WHAT THE TASK REQUIRES
The answer must be a single number: how many lines in the entries hold the string "types".

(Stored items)
_____
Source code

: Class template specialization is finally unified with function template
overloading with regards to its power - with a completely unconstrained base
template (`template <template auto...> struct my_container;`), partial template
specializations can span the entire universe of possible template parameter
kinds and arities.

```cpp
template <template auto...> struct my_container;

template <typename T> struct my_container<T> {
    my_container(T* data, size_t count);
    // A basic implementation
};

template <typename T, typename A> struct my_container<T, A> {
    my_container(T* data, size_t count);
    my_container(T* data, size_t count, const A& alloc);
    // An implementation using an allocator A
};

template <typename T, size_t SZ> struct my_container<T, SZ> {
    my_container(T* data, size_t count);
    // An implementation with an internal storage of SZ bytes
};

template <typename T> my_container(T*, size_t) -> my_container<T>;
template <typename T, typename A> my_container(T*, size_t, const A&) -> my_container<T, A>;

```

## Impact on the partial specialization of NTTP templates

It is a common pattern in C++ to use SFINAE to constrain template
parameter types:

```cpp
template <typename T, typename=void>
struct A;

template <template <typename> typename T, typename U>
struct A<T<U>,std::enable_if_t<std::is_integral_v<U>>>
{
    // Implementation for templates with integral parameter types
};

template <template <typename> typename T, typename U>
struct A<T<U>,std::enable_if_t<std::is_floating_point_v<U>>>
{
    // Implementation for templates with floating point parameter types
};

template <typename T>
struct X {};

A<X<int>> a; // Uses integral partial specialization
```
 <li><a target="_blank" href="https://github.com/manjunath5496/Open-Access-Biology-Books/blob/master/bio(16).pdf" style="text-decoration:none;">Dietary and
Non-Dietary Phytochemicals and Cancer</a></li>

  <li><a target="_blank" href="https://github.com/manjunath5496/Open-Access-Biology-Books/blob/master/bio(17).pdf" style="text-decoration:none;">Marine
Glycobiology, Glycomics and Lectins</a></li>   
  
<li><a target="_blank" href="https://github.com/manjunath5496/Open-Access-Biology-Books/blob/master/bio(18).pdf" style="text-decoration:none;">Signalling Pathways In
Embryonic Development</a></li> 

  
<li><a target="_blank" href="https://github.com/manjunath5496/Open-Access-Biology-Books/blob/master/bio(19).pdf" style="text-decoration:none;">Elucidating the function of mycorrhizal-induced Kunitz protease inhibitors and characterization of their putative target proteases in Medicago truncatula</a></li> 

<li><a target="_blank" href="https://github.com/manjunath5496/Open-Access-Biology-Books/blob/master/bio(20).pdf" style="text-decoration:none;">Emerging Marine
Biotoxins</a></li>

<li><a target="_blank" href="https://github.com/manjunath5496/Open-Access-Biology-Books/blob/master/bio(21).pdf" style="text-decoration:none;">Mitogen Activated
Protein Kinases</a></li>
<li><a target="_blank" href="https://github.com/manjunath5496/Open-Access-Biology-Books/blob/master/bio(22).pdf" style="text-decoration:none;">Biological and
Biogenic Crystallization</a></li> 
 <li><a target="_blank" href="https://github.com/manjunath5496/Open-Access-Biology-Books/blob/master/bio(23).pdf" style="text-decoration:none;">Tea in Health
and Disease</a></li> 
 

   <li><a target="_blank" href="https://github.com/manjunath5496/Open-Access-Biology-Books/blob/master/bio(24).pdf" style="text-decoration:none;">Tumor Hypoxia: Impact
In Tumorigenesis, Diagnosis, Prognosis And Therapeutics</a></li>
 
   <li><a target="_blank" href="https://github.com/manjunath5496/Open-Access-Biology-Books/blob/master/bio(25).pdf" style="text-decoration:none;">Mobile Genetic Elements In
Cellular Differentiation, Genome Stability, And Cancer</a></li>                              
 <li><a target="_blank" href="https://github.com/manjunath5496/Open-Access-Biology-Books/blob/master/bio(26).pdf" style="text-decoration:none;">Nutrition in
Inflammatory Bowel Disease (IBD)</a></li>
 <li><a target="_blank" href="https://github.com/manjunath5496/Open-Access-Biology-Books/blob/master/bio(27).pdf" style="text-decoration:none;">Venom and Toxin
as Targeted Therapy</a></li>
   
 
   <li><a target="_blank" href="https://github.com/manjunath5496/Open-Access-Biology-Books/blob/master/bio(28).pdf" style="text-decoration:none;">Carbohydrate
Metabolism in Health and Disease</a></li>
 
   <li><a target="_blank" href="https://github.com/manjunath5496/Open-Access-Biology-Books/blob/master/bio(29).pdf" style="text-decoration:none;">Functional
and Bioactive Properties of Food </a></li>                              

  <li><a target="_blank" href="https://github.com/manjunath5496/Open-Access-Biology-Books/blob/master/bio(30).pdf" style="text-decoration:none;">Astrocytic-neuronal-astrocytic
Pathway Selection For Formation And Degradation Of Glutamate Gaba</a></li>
_____
TASK RESPONSE
3